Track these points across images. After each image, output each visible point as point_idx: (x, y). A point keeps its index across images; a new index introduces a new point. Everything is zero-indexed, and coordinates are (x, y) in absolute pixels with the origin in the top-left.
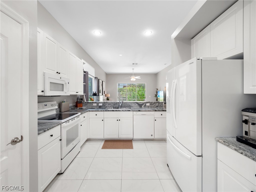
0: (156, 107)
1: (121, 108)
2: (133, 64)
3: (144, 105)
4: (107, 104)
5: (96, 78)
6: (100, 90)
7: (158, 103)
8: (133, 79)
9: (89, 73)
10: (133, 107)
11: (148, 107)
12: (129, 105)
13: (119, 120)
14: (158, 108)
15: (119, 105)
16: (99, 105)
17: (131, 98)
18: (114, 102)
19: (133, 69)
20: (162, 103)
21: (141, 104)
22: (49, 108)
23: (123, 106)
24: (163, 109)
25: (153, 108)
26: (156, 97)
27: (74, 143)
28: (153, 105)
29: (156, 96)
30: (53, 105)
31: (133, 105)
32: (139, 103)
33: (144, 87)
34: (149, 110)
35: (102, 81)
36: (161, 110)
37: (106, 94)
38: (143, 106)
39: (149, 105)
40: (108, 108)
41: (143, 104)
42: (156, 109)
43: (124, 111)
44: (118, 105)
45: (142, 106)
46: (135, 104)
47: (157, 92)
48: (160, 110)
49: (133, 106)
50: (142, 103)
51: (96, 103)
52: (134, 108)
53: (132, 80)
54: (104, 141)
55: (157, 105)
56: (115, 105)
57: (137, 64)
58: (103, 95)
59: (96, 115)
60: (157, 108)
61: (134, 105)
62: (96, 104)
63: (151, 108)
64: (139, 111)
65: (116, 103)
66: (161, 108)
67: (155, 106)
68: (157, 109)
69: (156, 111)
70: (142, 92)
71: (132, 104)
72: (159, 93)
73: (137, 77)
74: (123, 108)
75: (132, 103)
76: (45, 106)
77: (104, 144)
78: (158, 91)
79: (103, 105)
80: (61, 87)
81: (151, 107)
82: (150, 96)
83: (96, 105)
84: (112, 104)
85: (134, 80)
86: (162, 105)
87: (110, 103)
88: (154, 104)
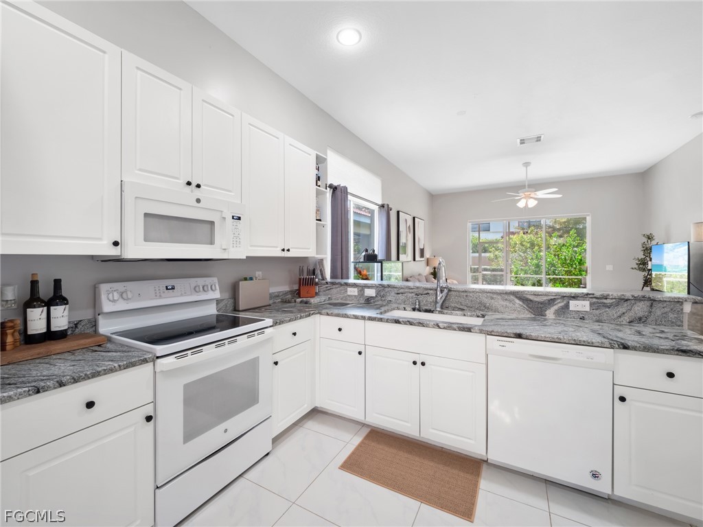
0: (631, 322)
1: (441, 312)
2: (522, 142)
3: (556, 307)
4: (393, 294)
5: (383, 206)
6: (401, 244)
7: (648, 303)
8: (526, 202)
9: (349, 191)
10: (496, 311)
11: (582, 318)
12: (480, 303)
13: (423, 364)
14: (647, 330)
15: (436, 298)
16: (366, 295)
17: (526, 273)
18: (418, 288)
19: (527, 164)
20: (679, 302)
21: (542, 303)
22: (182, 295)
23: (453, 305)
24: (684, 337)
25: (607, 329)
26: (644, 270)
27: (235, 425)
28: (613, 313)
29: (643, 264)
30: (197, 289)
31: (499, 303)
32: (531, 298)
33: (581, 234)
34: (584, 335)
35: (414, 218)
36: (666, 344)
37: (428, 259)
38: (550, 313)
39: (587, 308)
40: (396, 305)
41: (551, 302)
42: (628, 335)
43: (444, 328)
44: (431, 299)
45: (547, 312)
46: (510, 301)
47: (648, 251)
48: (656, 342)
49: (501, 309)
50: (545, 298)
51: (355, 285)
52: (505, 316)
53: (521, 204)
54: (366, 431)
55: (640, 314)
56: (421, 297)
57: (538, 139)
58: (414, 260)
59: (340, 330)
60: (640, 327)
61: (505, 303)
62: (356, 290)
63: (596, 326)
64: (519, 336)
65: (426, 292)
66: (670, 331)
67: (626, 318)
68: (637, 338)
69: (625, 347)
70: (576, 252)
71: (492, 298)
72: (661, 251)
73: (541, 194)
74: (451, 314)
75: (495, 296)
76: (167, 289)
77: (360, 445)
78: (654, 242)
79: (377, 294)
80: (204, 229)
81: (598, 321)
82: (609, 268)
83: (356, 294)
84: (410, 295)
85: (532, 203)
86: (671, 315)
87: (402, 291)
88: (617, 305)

---

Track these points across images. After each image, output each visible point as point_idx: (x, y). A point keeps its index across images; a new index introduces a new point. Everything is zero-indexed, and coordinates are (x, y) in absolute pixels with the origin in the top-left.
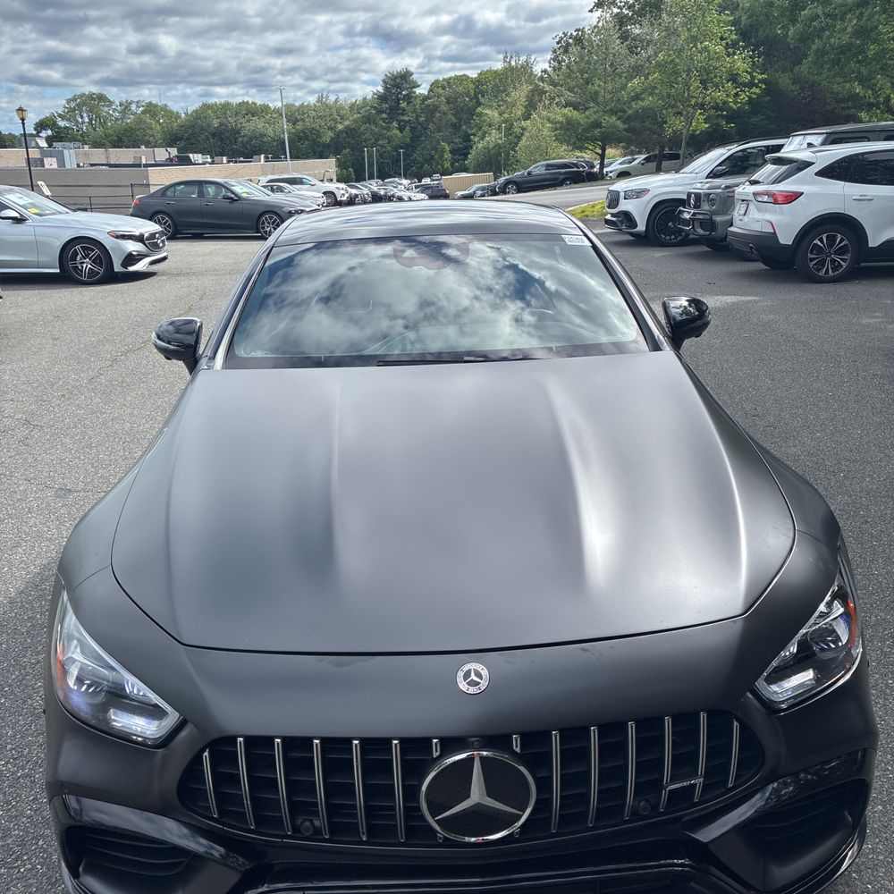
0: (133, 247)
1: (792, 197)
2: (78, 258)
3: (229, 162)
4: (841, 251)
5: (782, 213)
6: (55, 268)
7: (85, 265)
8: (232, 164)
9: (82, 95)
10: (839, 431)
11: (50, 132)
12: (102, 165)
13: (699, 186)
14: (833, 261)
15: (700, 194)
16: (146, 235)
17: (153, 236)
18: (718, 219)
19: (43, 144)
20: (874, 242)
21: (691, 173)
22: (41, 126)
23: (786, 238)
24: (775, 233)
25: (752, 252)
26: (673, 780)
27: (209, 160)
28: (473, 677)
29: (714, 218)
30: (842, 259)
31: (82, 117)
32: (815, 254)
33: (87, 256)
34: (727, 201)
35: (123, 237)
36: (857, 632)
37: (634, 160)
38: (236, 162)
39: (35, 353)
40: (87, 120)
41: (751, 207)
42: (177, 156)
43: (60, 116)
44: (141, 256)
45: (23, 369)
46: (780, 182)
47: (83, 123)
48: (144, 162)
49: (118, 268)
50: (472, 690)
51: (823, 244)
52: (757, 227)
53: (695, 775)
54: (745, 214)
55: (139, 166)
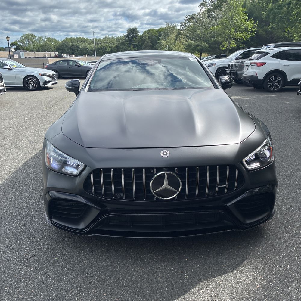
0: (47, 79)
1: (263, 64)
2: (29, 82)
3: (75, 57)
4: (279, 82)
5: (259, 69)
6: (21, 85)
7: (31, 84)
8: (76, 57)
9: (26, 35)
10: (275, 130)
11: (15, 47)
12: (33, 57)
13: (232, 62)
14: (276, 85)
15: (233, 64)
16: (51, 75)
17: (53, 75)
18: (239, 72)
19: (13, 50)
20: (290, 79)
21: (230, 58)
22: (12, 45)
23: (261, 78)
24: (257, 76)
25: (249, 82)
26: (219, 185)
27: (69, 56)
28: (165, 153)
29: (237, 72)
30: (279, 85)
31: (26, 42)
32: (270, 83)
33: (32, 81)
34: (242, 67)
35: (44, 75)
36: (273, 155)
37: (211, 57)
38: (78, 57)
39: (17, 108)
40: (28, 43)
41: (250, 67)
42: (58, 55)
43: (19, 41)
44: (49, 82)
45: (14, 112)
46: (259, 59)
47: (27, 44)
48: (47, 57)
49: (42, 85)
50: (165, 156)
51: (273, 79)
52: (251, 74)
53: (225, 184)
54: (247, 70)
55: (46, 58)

◆ **Exercise details**: Write down exactly the span of lines above from the one containing "53: (132, 80)" to the one containing "76: (45, 106)", both ends included.

◆ **Your solution**:
53: (132, 80)
54: (104, 141)
55: (157, 105)
56: (115, 105)
57: (137, 64)
58: (103, 95)
59: (96, 115)
60: (157, 108)
61: (134, 105)
62: (96, 104)
63: (151, 108)
64: (139, 111)
65: (116, 103)
66: (161, 108)
67: (155, 106)
68: (157, 109)
69: (156, 111)
70: (142, 92)
71: (132, 104)
72: (159, 93)
73: (137, 77)
74: (123, 108)
75: (132, 103)
76: (45, 106)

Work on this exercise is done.